Top of Document text

Instead of copying to/from userspace (which is subject to swapin,
unexpected values), you could include the guest written value in a
kvm_run structure, along with address. Qemu-kvm would use that to
synchronize its copy of the table, on KVM_EXIT_MSIX_ROUTING_UPDATE exit.

> +
> +	if (get_user(new_ctrl, ctrl_pos))
> +		goto out;
> +
> +	if ((offset < PCI_MSIX_ENTRY_VECTOR_CTRL && len == 4) ||
> +	    (offset < PCI_MSIX_ENTRY_DATA && len == 8))
> +		ret = -ENOTSYNC;
> +	if (old_ctrl == new_ctrl)
> +		goto out;
> +	if (!(old_ctrl & PCI_MSIX_ENTRY_CTRL_MASKBIT) &&
> +			(new_ctrl & PCI_MSIX_ENTRY_CTRL_MASKBIT))
> +		r = update_msix_mask_bit(mmio_dev->kvm, mmio, entry, 1);
> +	else if ((old_ctrl & PCI_MSIX_ENTRY_CTRL_MASKBIT) &&
> +			!(new_ctrl & PCI_MSIX_ENTRY_CTRL_MASKBIT))
> +		r = update_msix_mask_bit(mmio_dev->kvm, mmio, entry, 0);

Then you rely on the kernel copy of the values to enable/disable irq.

> +	if (r || ret)
> +		ret = -ENOTSYNC;
> +out:
> +	mutex_unlock(&mmio_dev->lock);
> +	return ret;
> +}
> +
> +static const struct kvm_io_device_ops msix_mmio_table_ops = {
> +	.read     = msix_table_mmio_read,
> +	.write    = msix_table_mmio_write,
> +};
> +
> +int kvm_register_msix_mmio_dev(struct kvm *kvm)

Bottom of Document text

Task list ::
A - Rewrite the entries from the line with "Question: From the" up to and including the line with "to the woven", swapping "picnic basket" for "picnic hamper" and keeping everything else unchanged.
B - Carry on the KVM MSI-X patch review from where it stops.
The entries have no connection to the text about the KVM MSI-X patch.

Top of Entries shown

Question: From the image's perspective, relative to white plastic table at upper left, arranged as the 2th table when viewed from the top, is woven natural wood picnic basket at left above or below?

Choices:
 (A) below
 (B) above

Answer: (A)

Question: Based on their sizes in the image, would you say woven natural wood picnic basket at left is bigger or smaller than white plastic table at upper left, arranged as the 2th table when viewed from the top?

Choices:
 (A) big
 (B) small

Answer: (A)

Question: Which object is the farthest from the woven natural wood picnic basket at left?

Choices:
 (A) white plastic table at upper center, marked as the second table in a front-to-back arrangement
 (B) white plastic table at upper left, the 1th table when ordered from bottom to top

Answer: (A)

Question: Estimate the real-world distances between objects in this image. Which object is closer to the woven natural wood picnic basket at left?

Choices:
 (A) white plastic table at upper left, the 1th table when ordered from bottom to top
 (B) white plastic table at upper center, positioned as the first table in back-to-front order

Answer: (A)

Bottom of Entries shown
Top of Entries shown

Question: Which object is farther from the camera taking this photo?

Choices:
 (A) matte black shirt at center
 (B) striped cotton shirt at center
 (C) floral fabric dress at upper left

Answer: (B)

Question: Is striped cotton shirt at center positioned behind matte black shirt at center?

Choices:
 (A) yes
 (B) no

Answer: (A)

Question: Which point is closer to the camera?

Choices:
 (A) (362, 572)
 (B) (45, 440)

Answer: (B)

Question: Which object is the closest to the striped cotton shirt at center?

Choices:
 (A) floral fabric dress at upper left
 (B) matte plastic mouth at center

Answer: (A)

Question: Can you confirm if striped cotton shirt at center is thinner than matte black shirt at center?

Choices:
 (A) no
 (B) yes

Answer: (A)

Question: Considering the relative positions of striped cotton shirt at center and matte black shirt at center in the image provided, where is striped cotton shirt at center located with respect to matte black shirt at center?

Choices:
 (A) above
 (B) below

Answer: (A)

Bottom of Entries shown
Top of Entries shown

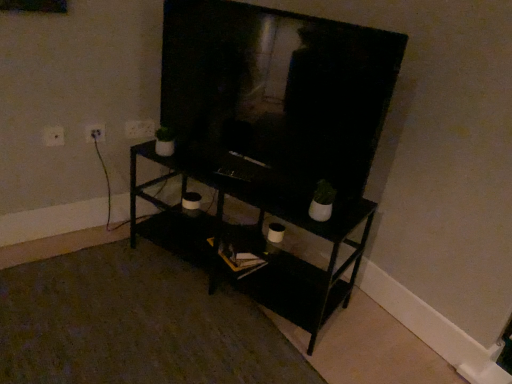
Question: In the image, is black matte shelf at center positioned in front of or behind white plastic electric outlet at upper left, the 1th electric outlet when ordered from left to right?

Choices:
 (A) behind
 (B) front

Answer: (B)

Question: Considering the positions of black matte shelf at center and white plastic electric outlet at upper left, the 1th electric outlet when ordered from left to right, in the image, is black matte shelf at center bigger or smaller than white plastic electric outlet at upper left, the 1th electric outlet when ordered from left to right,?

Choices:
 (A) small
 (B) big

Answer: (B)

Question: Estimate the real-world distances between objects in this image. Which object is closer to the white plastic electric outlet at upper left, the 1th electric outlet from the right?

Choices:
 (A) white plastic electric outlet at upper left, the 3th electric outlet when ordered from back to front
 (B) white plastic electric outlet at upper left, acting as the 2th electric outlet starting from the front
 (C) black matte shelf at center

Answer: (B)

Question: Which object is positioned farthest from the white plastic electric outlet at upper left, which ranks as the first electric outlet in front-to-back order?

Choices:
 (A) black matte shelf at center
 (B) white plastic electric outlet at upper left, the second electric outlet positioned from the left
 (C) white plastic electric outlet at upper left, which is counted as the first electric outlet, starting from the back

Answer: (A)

Bottom of Entries shown

Task results ::
A -
Question: From the image's perspective, relative to white plastic table at upper left, arranged as the 2th table when viewed from the top, is woven natural wood picnic hamper at left above or below?

Choices:
 (A) below
 (B) above

Answer: (A)

Question: Based on their sizes in the image, would you say woven natural wood picnic hamper at left is bigger or smaller than white plastic table at upper left, arranged as the 2th table when viewed from the top?

Choices:
 (A) big
 (B) small

Answer: (A)

Question: Which object is the farthest from the woven natural wood picnic hamper at left?

Choices:
 (A) white plastic table at upper center, marked as the second table in a front-to-back arrangement
 (B) white plastic table at upper left, the 1th table when ordered from bottom to top

Answer: (A)

Question: Estimate the real-world distances between objects in this image. Which object is closer to the woven natural wood picnic hamper at left?

B -
> +{
> +	int ret;
> +
> +	kvm_iodevice_init(&kvm->msix_mmio_dev.table_dev, &msix_mmio_table_ops);
> +	mutex_init(&kvm->msix_mmio_dev.lock);
> +	kvm->msix_mmio_dev.kvm = kvm;
> +	mutex_lock(&kvm->slots_lock);
> +	ret = kvm_io_bus_register_dev(kvm, KVM_MMIO_BUS,
> +				      &kvm->msix_mmio_dev.table_dev);
> +	mutex_unlock(&kvm->slots_lock);
> +	return ret;
> +}
> +
> +int kvm_unregister_msix_mmio_dev(struct kvm *kvm)
> +{
> +	int ret;
> +
> +	mutex_lock(&kvm->slots_lock);
> +	ret = kvm_io_bus_unregister_dev(kvm, KVM_MMIO_BUS,
> +				      &kvm->msix_mmio_dev.table_dev);
> +	mutex_unlock(&kvm->slots_lock);
> +	return ret;
> +}
> +
> +int kvm_vm_ioctl_register_msix_mmio(struct kvm *kvm,
> +				    struct kvm_msix_mmio_user *mmio_user)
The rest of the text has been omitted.